Canadian Ambassador to the United States
- In office March 3, 2016 – August 31, 2019
- Prime Minister: Justin Trudeau
- Preceded by: Gary Doer
- Succeeded by: Kirsten Hillman

Personal details
- Alma mater: University of New Brunswick

= David MacNaughton =

Canadian diplomat and businessman

David MacNaughton is a Canadian businessman, diplomat, political advisor and strategy consultant who was the chairman of StrategyCorp, a public affairs consulting firm. MacNaughton served as the Canadian ambassador to the United States from 2016 to 2019; he succeeded Gary Doer and presented his diplomatic papers to U.S. President Barack Obama on March 2, 2016. MacNaughton is currently a Strategic Advisor at CIBC, in the Office of the CEO. He was previously president of Palantir Technologies Canada, a post for which he resigned his ambassadorship.

MacNaugton is credited by Canadian Business with "changing the face of public affairs in Canada" through the co-creation of the firm Public Affairs Resource Group (PARG), which in 1987 brought the services of public affairs and the polling firm Decima Research under one roof.

==Background==
Prior to his appointment, MacNaughton was chairman at StrategyCorp, a Canadian public affairs and communications firm. MacNaughton also served as Canadian and North American president of Hill and Knowlton, and president of Public Affairs International, which purchased Decima Research to create Public Affairs Resource Group.

==Politics==
MacNaughton's public sector experience includes work at both the federal and provincial levels of government. At the federal level, he spent six years as a senior advisor to Don Jamieson, successively Minister for the Government of Canada's Departments of Transport, Industry and Foreign Affairs. A longtime Liberal Party of Canada activist, MacNaughton has been involved federally in numerous election and political campaigns.

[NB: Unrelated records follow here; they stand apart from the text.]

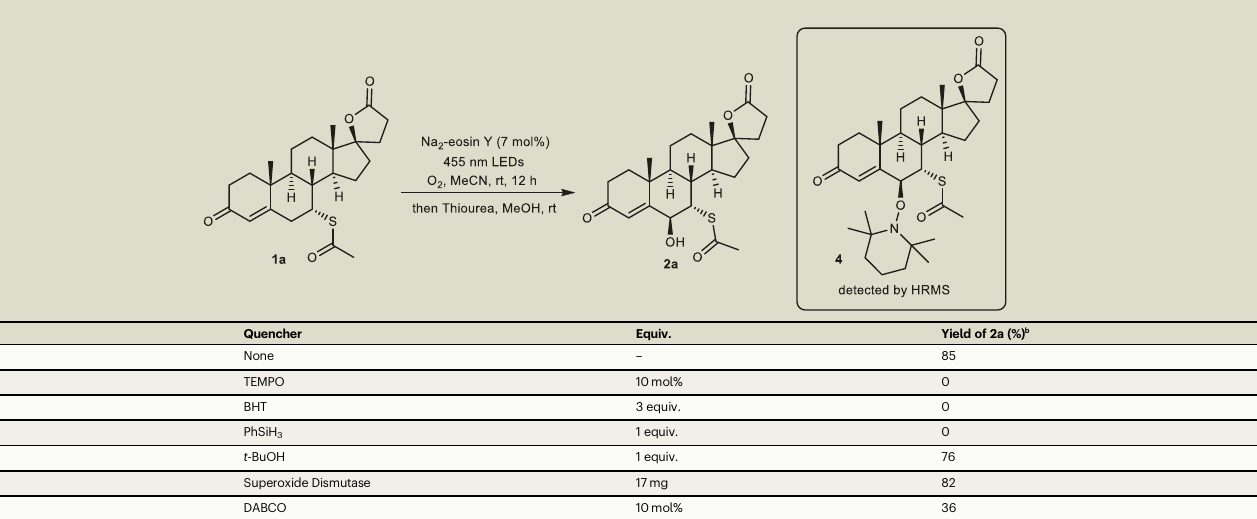
Table 2 | Quenching experiments for the hydroxylation of spironolactone (1a) a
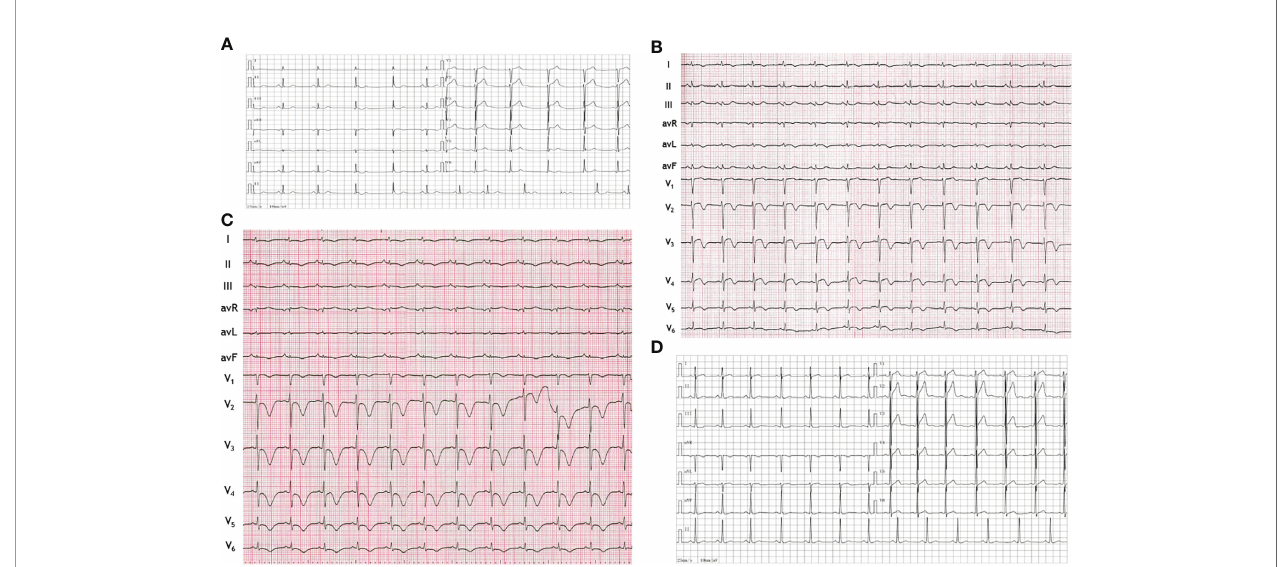
FIGURE 1 | Electrocardiograms. (A) Electrocardiogram obtained one month before this admission showed nearly normal. (B) Electrocardiogram at hospital admission showed QT prolongation and T-wave inversions in leads I and V1 to V6. (C) Electrocardiogram on the third hospital day showed more obvious QT prolongation and T-wave inversions in the limb leads (I, II, III, AVL, AVR and AVF) and the chest leads (V1 to V6). (D) Electrocardiogram after surgery showed QT prolongation and T-wave inversions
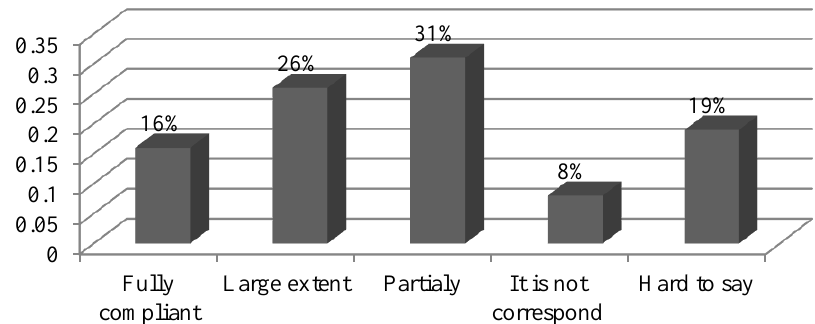
Fig. 1 . Conformity of the graduates’ professional knowledge, skills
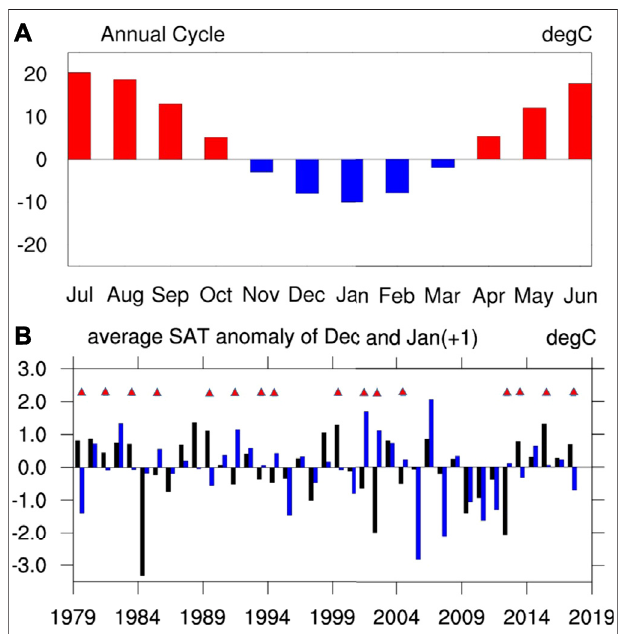
FIGURE 1 | (A) Annual cycle of monthly mean SAT of CA (35 ° – 65 ° N, 50 ° – 100 ° E) (bars; ° C) and its standard deviation (black line; ° C) during the period 1979 – 2018 (B) Anomalies of monthly mean SAT of CA ( ° C) in December (black bars) and the following January (blue bars) during the period 1979 – 2018. The red triangles represent the year in which the December and following-January SATA are of opposite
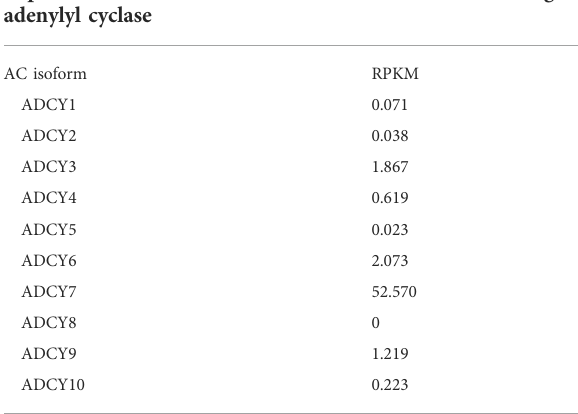
TABLE 2 Microglia were isolated at autopsy from parietal lcortex of 39 human subjects. RNASeq was performed on total RNA extracted from fl ow cytometry-sorted cells. Values represent median microgliaexpressionlevels(RPKM,readsperkilobaseoftranscriptper million reads mapped). Galatro et al.,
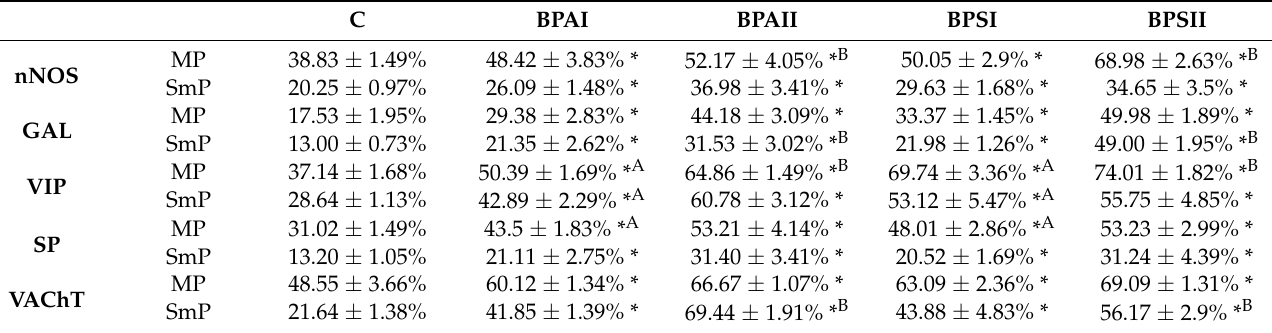
VAChT 21.64 ± 1.38% 41.85 ± 1.39% * 69.44 ± 1.91% * B 43.88 ± 4.83% * 56.17 ± 2.9% * B Statistically significant ( p ≤ 0.05) differences between C group and every experimental group are marked with *; Statistically significant differences between BPAI and BPSI group are marked with A ; Statistically significant differences between BPAII and BPSII groups are marked with B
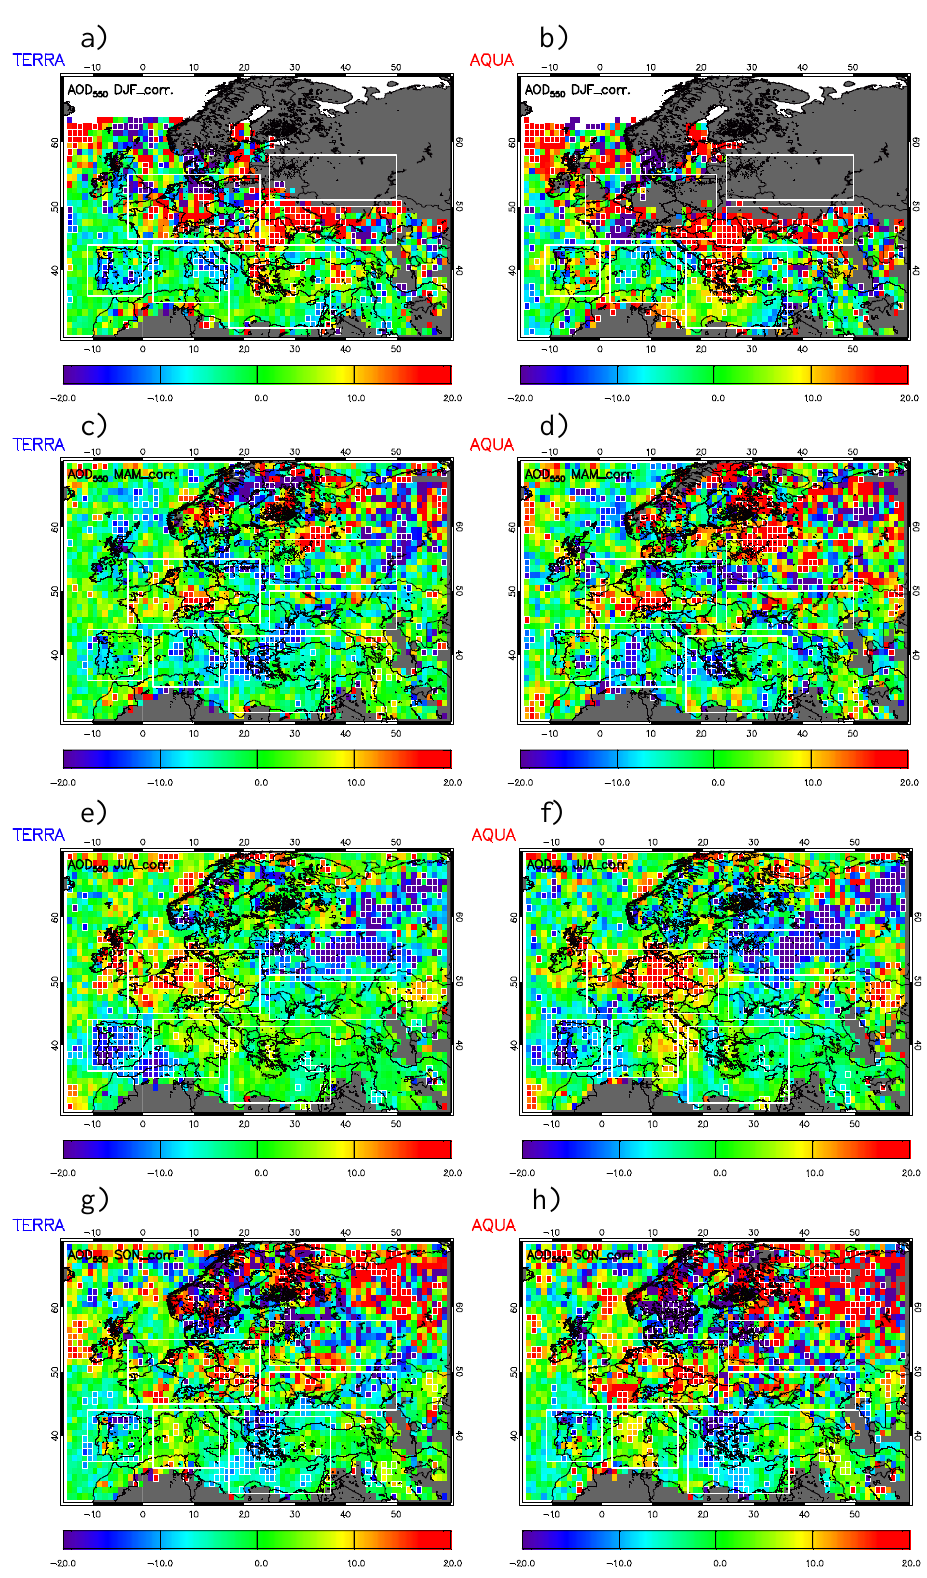
Fig. 5. Seasonal WCI patterns calculated from MODIS AOD 550 measurements corrected with the ± 1000% limit (a) DJF TERRA (February 2000–February 2009), (b) DJF AQUA (July 2002–December 2008), (c) the same as (a) but for MAM, (d) the same as (b) but for MAM, (e) the same as (a) but for JJA, (f) the same as (b) but for JJA, (g) the same as (a) but for SON, (h) the same as (b) but for SON. The grid cells with a statistically significant value at the 90% confidence level according to the two tailed t-test appear with a thin white outline. The 6 regions of interest are marked with a thick white outline in all the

In Ontario, he co-chaired David Peterson's successful 1987 election campaign, and was a senior advisor to Dalton McGuinty in the 2003 election. Following that election, from October 2003 until May 2005 MacNaughton served as principal secretary to McGuinty.

In 2015, MacNaughton served as Ontario co-chair for the federal Liberal campaign that was successful in electing Justin Trudeau as prime minister.

In 2020, MacNaughton was found to have violated Canada's Conflict of Interest Act after offering pro bono work to several public office holders on behalf of Palantir Technologies Canada, of which he is president.

==Opinions==
MacNaughton has been an outspoken advocate of government using asset sales in order to invest in new infrastructure. He has also urged government to adopt a program of fundamental change in how it operates in order to more efficiently provide services.

==Other activities==
MacNaughton has served on the boards of the North York General Hospital, the Toronto International Film Festival, the Stratford Festival, TVOntario and the Toronto French School.

==Personal life==
MacNaughton's partner is Leslie Noble, formerly of the public affairs firm StrategyCorp. Noble has worked for the Ontario Progressive Conservative Party for several elections, notably as co-campaign manager with Tom Long on the "Common Sense Revolution" which won majority governments in 1995 and 1999.